Labour will enact “the most ambitious climate and energy agenda in British history,” according to shadow net zero minister Ed Miliband.
Labour plans on moving to 100 percent “clean power” by 2030, five years earlier than the Tories.
Key to Labour’s plans is GB Energy, a new state-owned renewable energy company that the party has pledged to establish soon as it is in power. Mr. Miliband claims that this will dramatically lower bills.
GB Energy, which is set to cost £1.7 billion a year, promises to play a part in decarbonising the electricity supply by 2030. It will have a mandate to invest a confirmed £8.3 billion in clean energy, such as wind, solar, tidal, nuclear, and other emerging technologies.
Labour said that to support investment in this plan, taxes on oil and gas companies will bring in £1.2 billion a year. Last week, Labour also confirmed it will not issue new oil and gas licences for the North Sea.
‘Sleight of Hand’
The Institute of Environmental Management and Assessment (IEMA) said that GB Energy is “not too dissimilar in principle to the way in which the UK Infrastructure Bank operates; crowding in private investors for projects whereby the risk profile would potentially be off-putting without anchor support from the public sector.”The sustainability professionals organisation said that the party would “need to go much further than this.”

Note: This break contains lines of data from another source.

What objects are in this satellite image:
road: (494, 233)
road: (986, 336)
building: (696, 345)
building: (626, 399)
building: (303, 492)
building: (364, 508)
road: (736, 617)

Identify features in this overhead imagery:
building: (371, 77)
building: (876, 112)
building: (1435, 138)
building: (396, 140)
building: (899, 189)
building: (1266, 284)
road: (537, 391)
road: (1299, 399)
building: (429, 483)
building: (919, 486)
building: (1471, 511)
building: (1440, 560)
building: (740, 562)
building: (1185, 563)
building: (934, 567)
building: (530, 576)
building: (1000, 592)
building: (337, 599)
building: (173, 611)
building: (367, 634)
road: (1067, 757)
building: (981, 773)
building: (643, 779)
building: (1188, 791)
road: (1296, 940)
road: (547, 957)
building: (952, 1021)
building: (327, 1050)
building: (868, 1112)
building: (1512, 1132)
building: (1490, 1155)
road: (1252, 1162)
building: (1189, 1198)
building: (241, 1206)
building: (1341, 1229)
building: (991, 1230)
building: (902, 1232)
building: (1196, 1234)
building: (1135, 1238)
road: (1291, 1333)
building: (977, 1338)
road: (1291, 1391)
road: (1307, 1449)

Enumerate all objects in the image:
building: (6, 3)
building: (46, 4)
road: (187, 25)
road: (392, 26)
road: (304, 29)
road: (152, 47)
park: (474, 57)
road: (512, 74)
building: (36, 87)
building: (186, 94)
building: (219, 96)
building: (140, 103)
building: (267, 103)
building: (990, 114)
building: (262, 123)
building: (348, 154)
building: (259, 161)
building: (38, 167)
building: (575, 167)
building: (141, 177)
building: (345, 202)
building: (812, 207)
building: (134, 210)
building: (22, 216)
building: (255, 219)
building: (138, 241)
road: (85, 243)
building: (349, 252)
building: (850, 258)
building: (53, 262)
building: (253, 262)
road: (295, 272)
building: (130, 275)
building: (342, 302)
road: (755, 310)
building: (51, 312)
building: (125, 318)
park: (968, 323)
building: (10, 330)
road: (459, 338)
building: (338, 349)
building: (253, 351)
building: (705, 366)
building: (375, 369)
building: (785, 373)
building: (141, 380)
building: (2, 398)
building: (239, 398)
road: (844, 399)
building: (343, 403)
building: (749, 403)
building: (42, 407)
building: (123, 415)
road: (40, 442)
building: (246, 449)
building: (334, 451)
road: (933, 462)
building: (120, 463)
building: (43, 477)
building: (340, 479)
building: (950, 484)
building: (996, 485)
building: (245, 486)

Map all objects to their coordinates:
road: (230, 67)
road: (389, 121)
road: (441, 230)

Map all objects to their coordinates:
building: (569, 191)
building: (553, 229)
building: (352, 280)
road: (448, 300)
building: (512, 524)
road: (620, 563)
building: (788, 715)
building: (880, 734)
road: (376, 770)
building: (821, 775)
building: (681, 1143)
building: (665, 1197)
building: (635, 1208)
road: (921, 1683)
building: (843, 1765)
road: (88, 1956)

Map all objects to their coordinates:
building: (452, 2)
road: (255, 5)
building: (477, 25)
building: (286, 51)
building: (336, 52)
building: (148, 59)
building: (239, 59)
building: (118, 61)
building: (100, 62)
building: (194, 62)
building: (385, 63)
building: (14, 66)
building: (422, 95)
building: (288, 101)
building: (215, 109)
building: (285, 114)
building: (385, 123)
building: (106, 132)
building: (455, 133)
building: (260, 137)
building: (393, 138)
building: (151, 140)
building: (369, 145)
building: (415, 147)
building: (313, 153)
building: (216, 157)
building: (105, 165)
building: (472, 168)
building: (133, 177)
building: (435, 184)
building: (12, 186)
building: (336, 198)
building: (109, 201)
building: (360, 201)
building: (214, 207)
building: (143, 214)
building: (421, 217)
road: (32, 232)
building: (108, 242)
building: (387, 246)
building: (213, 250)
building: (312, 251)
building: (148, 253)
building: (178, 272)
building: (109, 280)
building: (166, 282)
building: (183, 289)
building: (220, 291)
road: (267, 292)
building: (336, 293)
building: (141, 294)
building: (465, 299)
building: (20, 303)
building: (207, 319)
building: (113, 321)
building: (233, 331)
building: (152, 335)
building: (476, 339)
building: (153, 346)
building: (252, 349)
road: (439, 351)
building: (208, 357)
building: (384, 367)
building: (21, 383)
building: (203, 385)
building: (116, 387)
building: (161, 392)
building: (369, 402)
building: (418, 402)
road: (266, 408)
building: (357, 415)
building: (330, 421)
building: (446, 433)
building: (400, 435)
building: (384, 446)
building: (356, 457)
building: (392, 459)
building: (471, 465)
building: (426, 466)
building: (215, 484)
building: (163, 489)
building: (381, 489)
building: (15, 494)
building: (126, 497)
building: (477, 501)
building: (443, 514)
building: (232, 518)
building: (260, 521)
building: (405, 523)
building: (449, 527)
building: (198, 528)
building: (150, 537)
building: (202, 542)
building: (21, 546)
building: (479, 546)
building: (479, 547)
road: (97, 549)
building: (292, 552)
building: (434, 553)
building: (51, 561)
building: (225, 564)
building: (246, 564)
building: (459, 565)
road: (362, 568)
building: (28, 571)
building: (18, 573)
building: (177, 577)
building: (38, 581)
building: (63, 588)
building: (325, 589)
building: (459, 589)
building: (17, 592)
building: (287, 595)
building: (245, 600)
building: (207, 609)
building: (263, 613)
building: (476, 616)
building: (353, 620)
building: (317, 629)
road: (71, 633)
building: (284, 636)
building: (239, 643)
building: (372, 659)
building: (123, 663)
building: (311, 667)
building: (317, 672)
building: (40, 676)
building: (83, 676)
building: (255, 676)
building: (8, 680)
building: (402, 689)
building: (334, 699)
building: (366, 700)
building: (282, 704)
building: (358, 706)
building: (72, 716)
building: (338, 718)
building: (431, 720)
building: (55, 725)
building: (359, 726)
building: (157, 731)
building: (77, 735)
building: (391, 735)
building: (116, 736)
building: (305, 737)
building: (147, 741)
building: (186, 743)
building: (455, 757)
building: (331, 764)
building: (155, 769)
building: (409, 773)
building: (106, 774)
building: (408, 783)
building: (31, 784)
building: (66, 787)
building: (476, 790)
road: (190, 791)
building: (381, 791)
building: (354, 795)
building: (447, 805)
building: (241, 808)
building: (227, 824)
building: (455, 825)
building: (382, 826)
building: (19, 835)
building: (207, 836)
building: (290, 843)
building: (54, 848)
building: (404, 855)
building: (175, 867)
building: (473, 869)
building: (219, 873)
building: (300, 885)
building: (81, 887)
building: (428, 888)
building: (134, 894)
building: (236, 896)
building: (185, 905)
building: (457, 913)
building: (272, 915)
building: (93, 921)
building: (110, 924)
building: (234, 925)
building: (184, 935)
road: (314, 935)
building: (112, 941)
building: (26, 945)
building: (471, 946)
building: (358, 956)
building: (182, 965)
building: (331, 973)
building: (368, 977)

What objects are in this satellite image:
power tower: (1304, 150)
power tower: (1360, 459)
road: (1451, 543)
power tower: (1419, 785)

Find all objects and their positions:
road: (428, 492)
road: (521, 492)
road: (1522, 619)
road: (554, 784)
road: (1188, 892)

This is because it does not “commit to achieving the various environmental targets set down by the Environment Act, the supporting detail on how this will be achieved is limited and there is no mention of establishing a specific plan to protect 30 percent of the land and of the sea for nature’s recovery by 2030 (30by30).”
Andy Mayer, energy analyst at the free market think tank the Institute of Economic Affairs, was sceptical about some of the plans.
He told The Epoch Times that he believes the only way Labour could rapidly reduce bills would be by “sleight of hand,” which means by moving “green levies to general taxation, and possibly by eliminating VAT.”
Mr. Mayer said that “neither change would make any difference to the cost of renewables which depend on global supply chains, largely immune from domestic policy tinkering.”
The UK has a mostly private sector energy system, albeit heavily regulated and with supply choices, which he said are “distorted by heavy regulation (nuclear and the grid), subsidies (wind and solar), and production and carbon taxes (oil and gas).”
“Within that £150 billion market a state investor deploying £1.7 billion a year (or 10 percent of all current investment) will make little difference,” he said.
He said that the main driver of renewable deployment will remain the level of subsidies—which increased 50–75 percent last year—not ownership, and where projects are already commercial, they will not need input from GB Energy.
“The danger conversely is that GB Energy will be attractive to marginal projects with weak business cases that should neither be built, nor sustained when they fail. Far from lowering costs the taxpayer will be on the hook for white elephants,” said Mr. Mayer.
“Which is precisely the same mistake the British made in the 20th century with nuclear power, pursuing a bespoke local technology nobody else wanted to buy and currently still costs taxpayers £3 billion a year,” he added.
The Epoch Times contacted the Labour Party for comment.